— START OF ARTICLE —
Acquisition and processing of UAV remote sensing data

The acquisition and processing of UAV remote sensing data (Fig. 7) in this study mainly includes two stages: (1) Acquired UAV imagery based on flight planning software (DJI GS Pro, DJI Pilot, Pix4Dcapture); (2) Mosaiced UAV imagery in the structure from motion (SfM)-based software (Pix4DMapper) and then automatically generated digital surface model (DSM), digital terrain model (DTM) and Orthomosaic.

Fig. 7
figure 7

Acquisition and processing of UAV remote sensing data

DJI Inspire 1 (SZ DJI Technology Co., Shenzhen, China), DJI Matrice 210 (SZ DJI Technology Co., Shenzhen, China) and DJI Phantom 4 (SZ DJI Technology Co., Shenzhen, China) were used to acquire UAV images of the experimental plots. The detailed parameters of three UAVs were shown in Table 3.

Table 3 Detailed parameters of three UAVs

This study collected three types of UAV image data: 2D-RGB, 2D-MS and 3D-RGB. Zenmuse X3 camera carried by DJI Inspire 1 and Zenmuse X7 camera carried by DJI Matrice 210 were used to collect 2D-RGB images. RedEdge-MX sensor carried by DJI Matrice 210 was used to collect 2D-MS images. Phantom camera carried by DJI Phantom 4 was used to collect 3D-RGB images. The size of Zenmuse X3 camera is 1/2.3" and the effective pixel is 12 million. The size of Zenmuse X7 camera is 151 mm × 108 mm × 132 mm and the effective pixel is 24 million. The size of Phantom camera is 1/2.3" and the effective pixel is 12.4 million. The RedEdge-MX sensor has a weight of 232 g and a size of 87 mm × 59 mm × 45.4 mm. It contains five bands: blue (475 nm), green (560 nm), red (670 nm), red-edge (720 nm) and near-infrared (840 nm), with the resolution of 1280 × 960.
— END OF ARTICLE —
# [BRIEF A]
Summarize the passage on UAV remote sensing data in two sentences.
— START OF INFORMATION SUPPLIED —
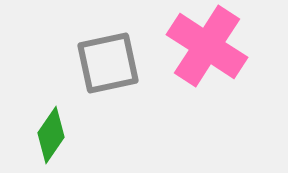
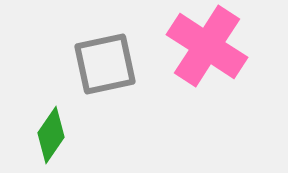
gray square: moved 3 px left, 1 px down
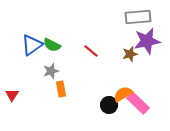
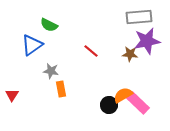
gray rectangle: moved 1 px right
green semicircle: moved 3 px left, 20 px up
brown star: rotated 21 degrees clockwise
gray star: rotated 28 degrees clockwise
orange semicircle: moved 1 px down
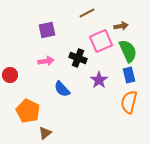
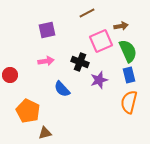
black cross: moved 2 px right, 4 px down
purple star: rotated 18 degrees clockwise
brown triangle: rotated 24 degrees clockwise
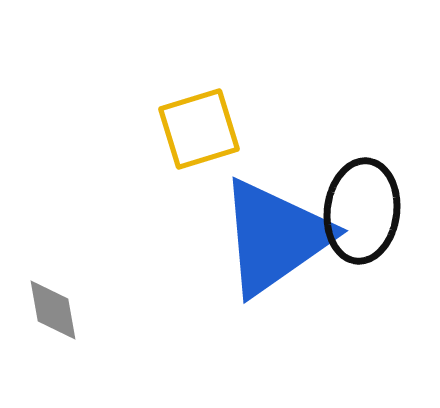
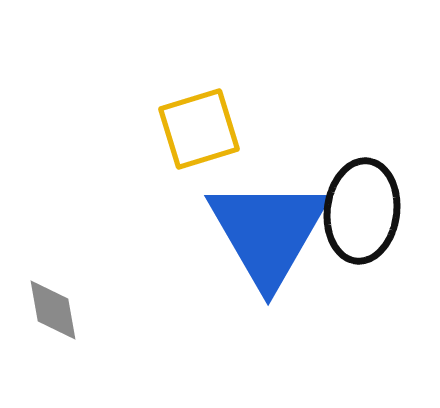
blue triangle: moved 7 px left, 5 px up; rotated 25 degrees counterclockwise
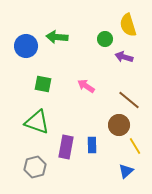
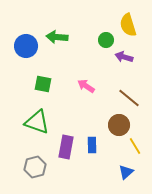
green circle: moved 1 px right, 1 px down
brown line: moved 2 px up
blue triangle: moved 1 px down
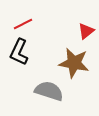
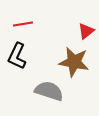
red line: rotated 18 degrees clockwise
black L-shape: moved 2 px left, 4 px down
brown star: moved 1 px up
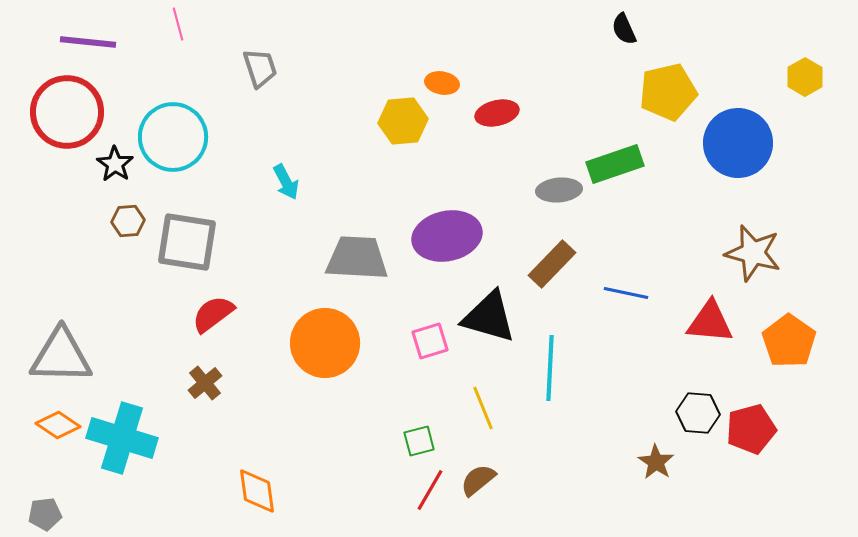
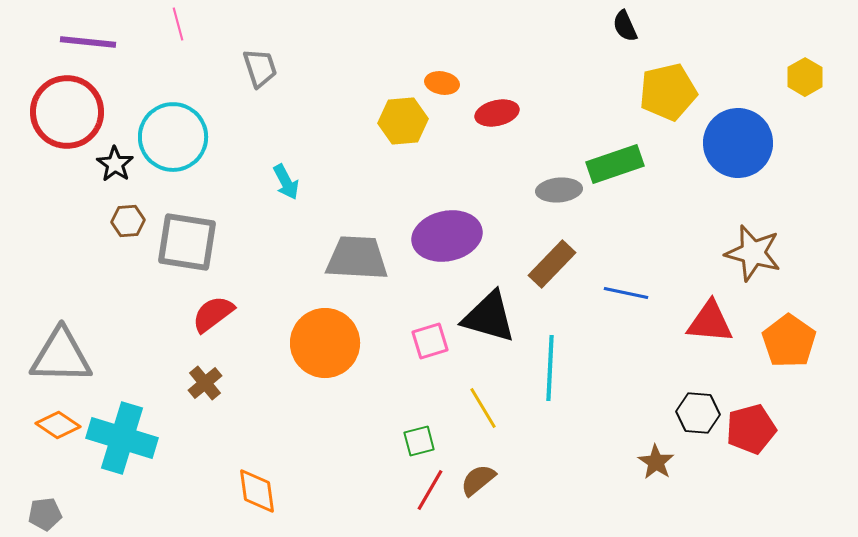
black semicircle at (624, 29): moved 1 px right, 3 px up
yellow line at (483, 408): rotated 9 degrees counterclockwise
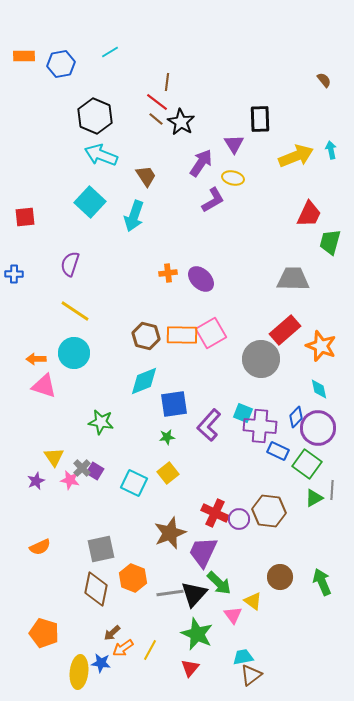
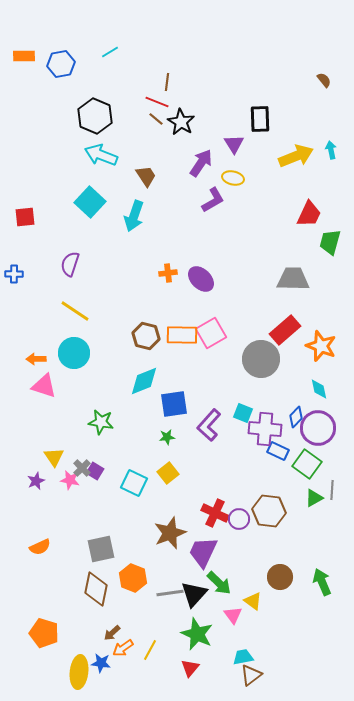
red line at (157, 102): rotated 15 degrees counterclockwise
purple cross at (260, 426): moved 5 px right, 3 px down
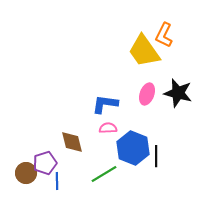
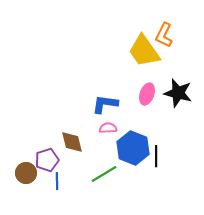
purple pentagon: moved 2 px right, 3 px up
— END OF INFORMATION SUPPLIED —
# [BRIEF B]
From the records, write out the lines starting at the one containing "blue triangle: moved 7" and ending at the one containing "brown star: moved 1 px up", leaving out the pictures.

# [EXERCISE RESPONSE A]
UAV remote sensing data were acquired with flight planning software and then mosaiced in the SfM-based Pix4DMapper, which automatically generated a DSM, a DTM and an orthomosaic. The DJI Inspire 1, DJI Matrice 210 and DJI Phantom 4 carried the Zenmuse X3, Zenmuse X7, RedEdge-MX and Phantom sensors to collect 2D-RGB, 2D-MS and 3D-RGB images.

# [EXERCISE RESPONSE B]
blue triangle: moved 7 px left, 5 px up; rotated 25 degrees counterclockwise
green circle: moved 1 px right, 1 px down
brown line: moved 2 px up
blue triangle: moved 1 px down
red line: rotated 18 degrees clockwise
black L-shape: moved 2 px left, 4 px down
brown star: moved 1 px up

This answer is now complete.